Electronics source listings
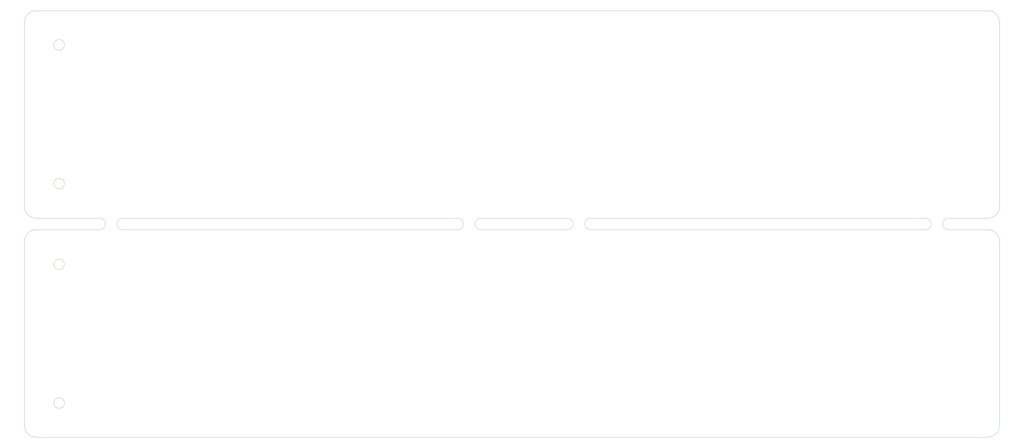
<source format=gm1>
G04 #@! TF.GenerationSoftware,KiCad,Pcbnew,7.0.7*
G04 #@! TF.CreationDate,2024-02-27T11:45:06-06:00*
G04 #@! TF.ProjectId,CapBankBreakout,43617042-616e-46b4-9272-65616b6f7574,rev?*
G04 #@! TF.SameCoordinates,Original*
G04 #@! TF.FileFunction,Profile,NP*
%FSLAX46Y46*%
G04 Gerber Fmt 4.6, Leading zero omitted, Abs format (unit mm)*
G04 Created by KiCad (PCBNEW 7.0.7) date 2024-02-27 11:45:06*
%MOMM*%
%LPD*%
G01*
G04 APERTURE LIST*
G04 #@! TA.AperFunction,Profile*
%ADD10C,0.100000*%
G04 #@! TD*
G04 APERTURE END LIST*
D10*
X495000000Y-200000000D02*
G75*
G03*
X495000000Y-195000000I0J2500000D01*
G01*
X122286000Y-275190000D02*
G75*
G03*
X122286000Y-275190000I-2286000J0D01*
G01*
X527000000Y-190000000D02*
X527000000Y-110000000D01*
X110000000Y-200000000D02*
X137500000Y-200000000D01*
X340000000Y-200000000D02*
X302500000Y-200000000D01*
X105000000Y-190000000D02*
G75*
G03*
X110000000Y-195000000I5000000J0D01*
G01*
X505000000Y-195000000D02*
G75*
G03*
X505000000Y-200000000I0J-2500000D01*
G01*
X110000000Y-105000000D02*
G75*
G03*
X105000000Y-110000000I0J-5000000D01*
G01*
X350000000Y-195000000D02*
X495000000Y-195000000D01*
X147500000Y-195000000D02*
G75*
G03*
X147500000Y-200000000I0J-2500000D01*
G01*
X122286000Y-180000000D02*
G75*
G03*
X122286000Y-180000000I-2286000J0D01*
G01*
X527000000Y-205000000D02*
X527000000Y-285000000D01*
X340000000Y-200000000D02*
G75*
G03*
X340000000Y-195000000I0J2500000D01*
G01*
X292500000Y-200000000D02*
G75*
G03*
X292500000Y-195000000I0J2500000D01*
G01*
X522000000Y-290000000D02*
X110000000Y-290000000D01*
X105000000Y-285000000D02*
G75*
G03*
X110000000Y-290000000I5000000J0D01*
G01*
X527000000Y-205000000D02*
G75*
G03*
X522000000Y-200000000I-5000000J0D01*
G01*
X505000000Y-200000000D02*
X522000000Y-200000000D01*
X122286000Y-119830000D02*
G75*
G03*
X122286000Y-119830000I-2286000J0D01*
G01*
X147500000Y-195000000D02*
X292500000Y-195000000D01*
X122286000Y-215000000D02*
G75*
G03*
X122286000Y-215000000I-2286000J0D01*
G01*
X302500000Y-195000000D02*
G75*
G03*
X302500000Y-200000000I0J-2500000D01*
G01*
X105000000Y-285000000D02*
X105000000Y-205000000D01*
X495000000Y-200000000D02*
X350000000Y-200000000D01*
X350000000Y-195000000D02*
G75*
G03*
X350000000Y-200000000I0J-2500000D01*
G01*
X137500000Y-200000000D02*
G75*
G03*
X137500000Y-195000000I0J2500000D01*
G01*
X522000000Y-105000000D02*
X110000000Y-105000000D01*
X105000000Y-110000000D02*
X105000000Y-190000000D01*
X522000000Y-290000000D02*
G75*
G03*
X527000000Y-285000000I100J4999900D01*
G01*
X527000000Y-110000000D02*
G75*
G03*
X522000000Y-105000000I-5000000J0D01*
G01*
X302500000Y-195000000D02*
X340000000Y-195000000D01*
X505000000Y-195000000D02*
X522000000Y-195000000D01*
X292500000Y-200000000D02*
X147500000Y-200000000D01*
X522000000Y-195000000D02*
G75*
G03*
X527000000Y-190000000I0J5000000D01*
G01*
X137500000Y-195000000D02*
X110000000Y-195000000D01*
X110000000Y-200000000D02*
G75*
G03*
X105000000Y-205000000I0J-5000000D01*
G01*
M02*

</source>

What the task requires
Beginning with the line that holds "X147500000Y-200000000D01*", restate word for word every line down to the end of the data, and only those lines.

Written answer
X147500000Y-200000000D01*
X522000000Y-195000000D02*
G75*
G03*
X527000000Y-190000000I0J5000000D01*
G01*
X137500000Y-195000000D02*
X110000000Y-195000000D01*
X110000000Y-200000000D02*
G75*
G03*
X105000000Y-205000000I0J-5000000D01*
G01*
M02*

</source>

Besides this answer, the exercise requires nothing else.